K. Mawuli Vodi
Growing up, I wondered about what financial gurus on TV were talking about and felt clueless about the numbers scrolling across the bottom of the screen. I did what any college student would do. I didn't open an account at a brokerage firm, I jumped in with both feet and got an internship at a nationwide brokerage firm so that I can get paid, get college credit, and learn how to make money in the stock market. Everything needed to overlap for me. I come from a background where my basic needs were taken care of but there was always a struggle and a want for more. More knowledge and more money.
I started my journey to be a stockbroker during the mortgage crisis of 2008, one of the most exciting financial times in modern history. And my only regret was that I didn't know more about the stock market sooner. If I knew more about the stock market a year earlier, maybe, just maybe I would have known that I could have bought anything in March of 2009, the bottom of the market, and it would have made a world of difference. It always stuck with me even in an industry where it was extremely difficult to find people who looked like me. It became more and more apparent that my background, my parents, their friends, the community, was simply looking to survive and thrive--they didn't have time to learn how to accept risk in the stock market. Why didn’t we talk about this stuff at the dinner table? Why didn't we learn this in school? Why didn't we have relatives buying us stock?
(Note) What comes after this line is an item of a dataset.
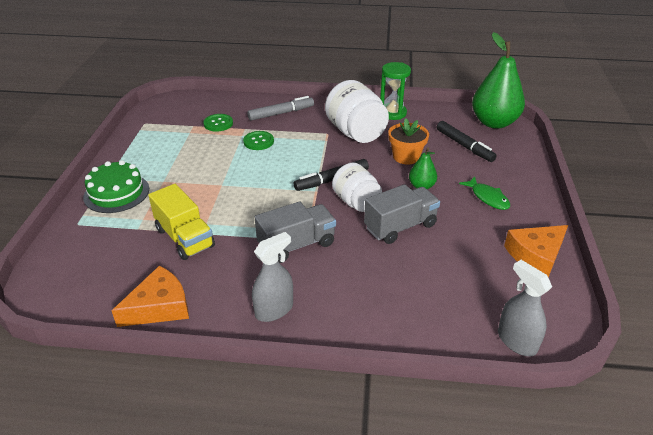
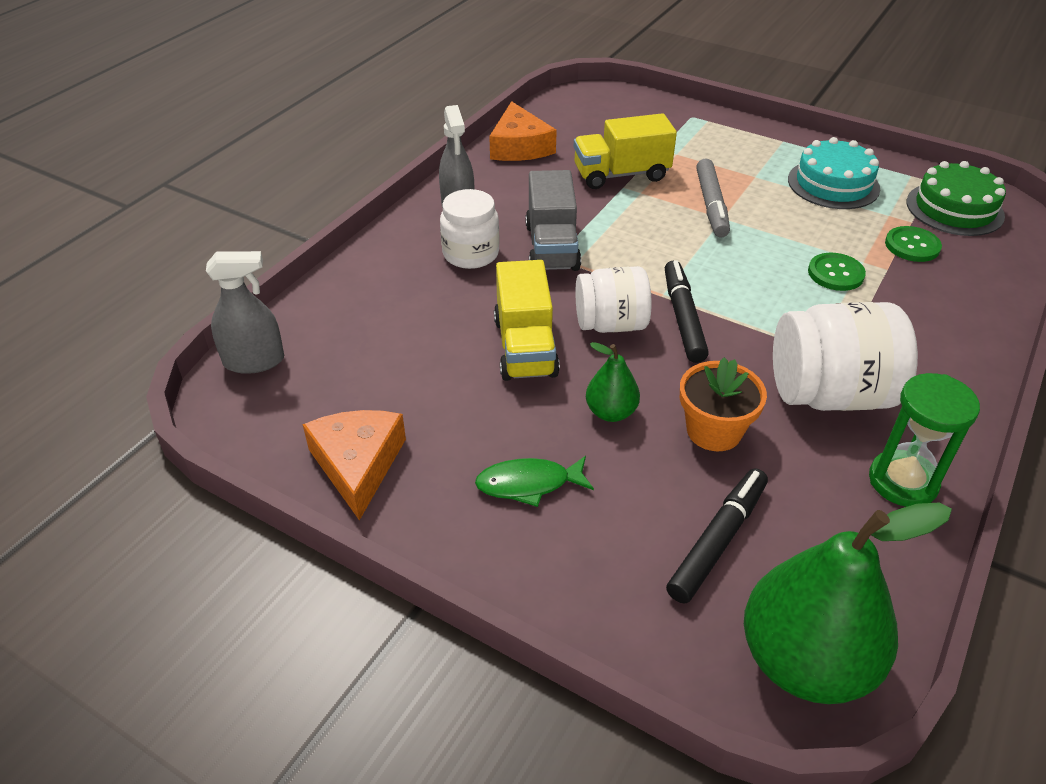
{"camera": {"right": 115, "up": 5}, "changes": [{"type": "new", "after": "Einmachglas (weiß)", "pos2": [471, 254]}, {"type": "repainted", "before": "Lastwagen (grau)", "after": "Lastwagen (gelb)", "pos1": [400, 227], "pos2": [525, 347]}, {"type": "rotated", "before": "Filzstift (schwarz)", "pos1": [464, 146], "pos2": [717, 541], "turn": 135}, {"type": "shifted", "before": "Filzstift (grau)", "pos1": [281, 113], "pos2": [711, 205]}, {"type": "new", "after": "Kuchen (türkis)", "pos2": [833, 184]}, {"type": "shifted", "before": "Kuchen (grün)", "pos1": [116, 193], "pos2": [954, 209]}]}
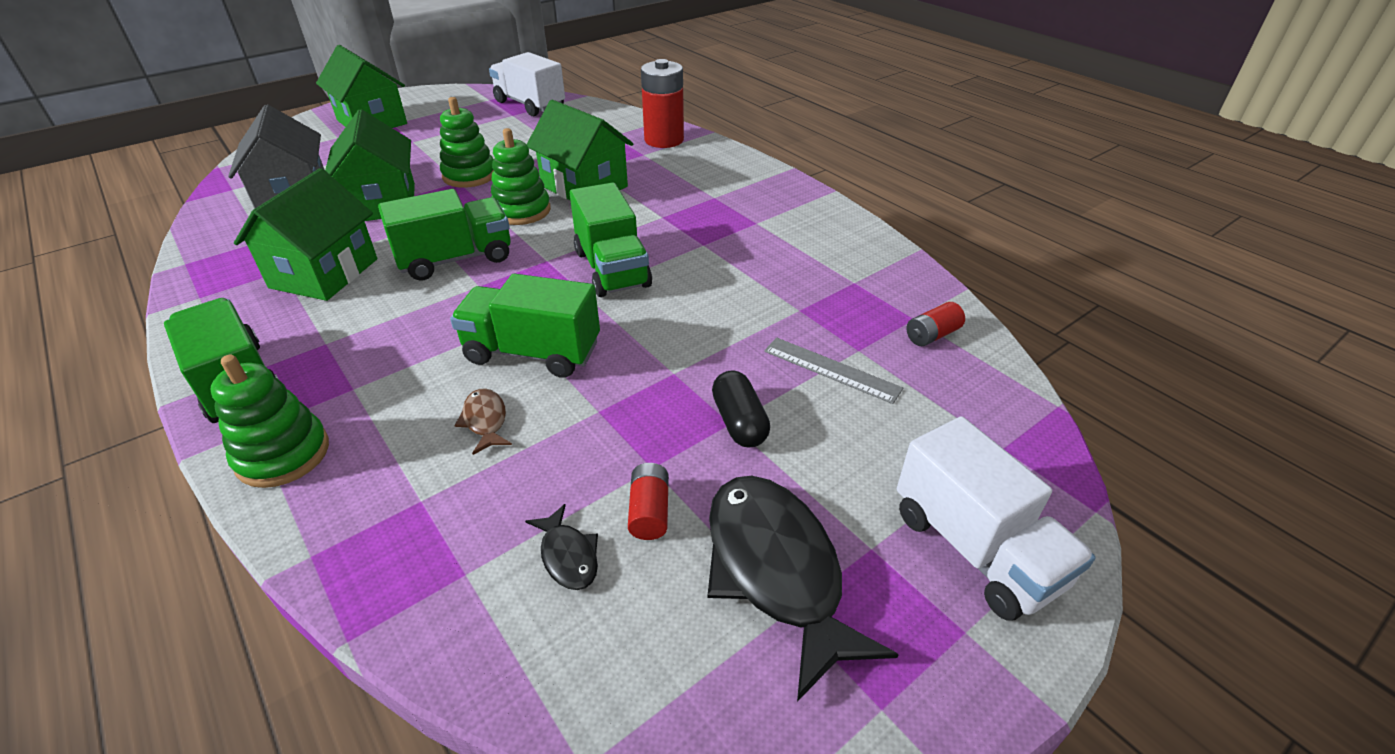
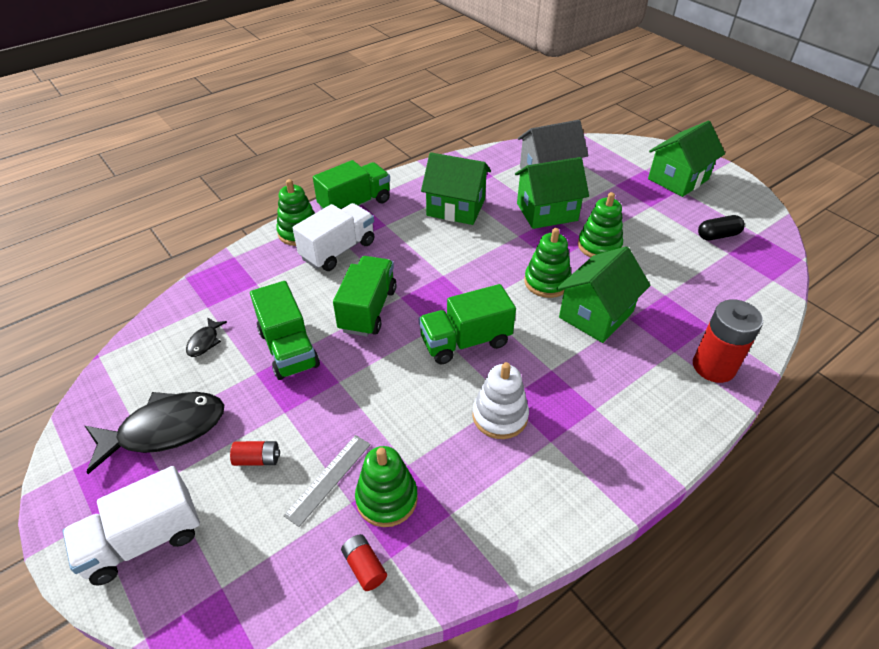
{"camera": {"right": 90, "up": 5}, "changes": [{"type": "rotated", "before": "Fisch (schwarz)", "pos1": [568, 556], "pos2": [205, 342], "turn": -45}, {"type": "shifted", "before": "Batterie (rot)", "pos1": [649, 511], "pos2": [257, 459]}, {"type": "shifted", "before": "Lastwagen (grün)", "pos1": [456, 259], "pos2": [289, 348]}, {"type": "shifted", "before": "Lastwagen (weiß)", "pos1": [530, 105], "pos2": [338, 250]}, {"type": "new", "after": "Stapelspielzeug (grün)", "pos2": [387, 499]}, {"type": "new", "after": "Stapelspielzeug (weiß)", "pos2": [500, 416]}, {"type": "shifted", "before": "Kapsel (schwarz)", "pos1": [739, 422], "pos2": [718, 236]}, {"type": "gone", "before": "Fisch (braun)", "pos1": [485, 421]}]}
Fast forward to now, with children of my own, I wanted to create a different culture and bring others along to avoid the mistakes I made and change financial patterns of those before me. A culture of moving forward financially and passing down financial knowledge. My time as a stockbroker and financial consultant empowered me to build wealth but it isn't enough. More than that, the ability to understand my risk tolerance through knowledge and experience is just as powerful as the wealth and knowledge I will someday leave behind. Even over a decade after my journey started, I still live by the vow to make sure that I help as many people as possible to become Financially Present.